Once Upon a (Life)time
Post Depression & A New Direction
Post Depression & A New Direction

Mildred and Allen Caffin are married and start a new life.

I had known Allen Chaffin and his family for at least half of his life. He worked on my house with the other carpenters and I guess he felt sorry for me and my brood. He tried to help me and I suspect that I leaned on him. He liked the kids and we went from there. In 1937 we were married and since there still wasn't much work or money in the country hard times kept a'knockin' at our door.

Allen took care of his father's horses for the use of them and hauled wood seven miles and sold it for five dollars a cord. He worked at the Arlee Fish Hatchery for two dollars a day when there was an opening there. We tried raising peas commercially and things went well until harvest time when a sudden wind and rain storm come up rolling the shocks across the field like waves on an ocean, leaving most of our crop hanging on the fences or piled in the irrigation ditches. Out of three tries we finally got enough of a crop for the down payment on a school bus that he bid on and got. The job paid $175 a month and we had to pay for the bus out of it.

Allen's school bus was somewhat like the farmer's mule. In severe weather he had to build a fire under it and if that didn't work he would hitch up a team of horses and drag it up and down the road until it loosened up enough to start. In winter there was snow to battle and in spring it was stuck in the mud.

Meanwhile we acquired and milked a few cows and raised a few chickens, grew and canned a cellar full of food. With butterfat at about fourteen cents a pound and eggs at ten to fifteen cents a dozen, our cows and hens brought in more than lots of people had. We added two babies to the brood and since neither of us were strangers to hard work, I took the job of cooking at the school lunchroom at fifty dollars a month when the youngest one was two years old, pulling him in the "little red wagon" when the weather wasn't too cold. I paid their Grandmother Chaffin twenty dollars a month for keeping the two of them through the day, which left me thirty dollars to help with expenses at home.
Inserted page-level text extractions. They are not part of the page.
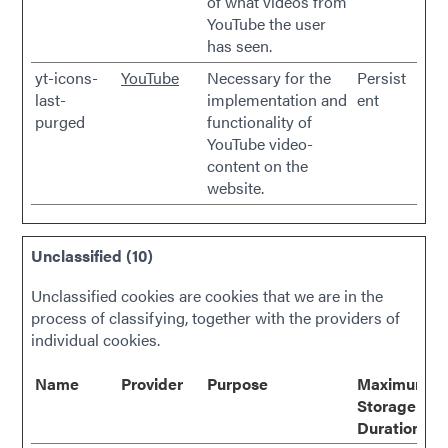
of what videos from
YouTube the user
has seen.
yt-icons-
YouTube
Necessary for the
Persist
last-
implementation and
ent
purged
functionality of
YouTube video-
content on the
website.
Unclassified (10)
Unclassified cookies are cookies that we are in the
process of classifying, together with the providers of
individual cookies.
Name
Provider
Purpose
Maximum
Storage
Duration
The old school building was pretty ramshackle and equipment was on the primitive side. World War II had come and there was rationing to reckon with. There were a hundred and seventy people to feed and the work was done the hard way. By the time I had taken care of my job and my work at home, I knew that I  had put in a day. My kids knew how to work at home and were good about helping before and after school.

I worked for two years at the school lunchroom, took one year off, then went back for two years more after which I rented a little building with an old Majestic wood stove. Allen put in a counter and five kitchen stools for customers and we went into the baking and lunch counter business. Everything went along fine, but as one customer said, I didn't have room to "cuss the cat" so I gave up and went across the road to work at DeMers Mercantile. Allen had gone to work as a packer for the Forest Service and was gone ten days at a stretch with four days off at home.

"Meanwhile, back at the ranch..."there were two small hay fiends and a big garden to irrigate, weeding and canning to do, but with the kids to help we managed it. The Forest Service job was seasonal so Allen decided to go into packing "dudes" and get rich! The war had ended and although supplies were still scarce we were able to round up an outfit. I begged time off from the store for the two and a half months that we had to be away each fall and plunged into the business with him for eighteen years of commercial packing in the (now) Bob Marshall Wilderness.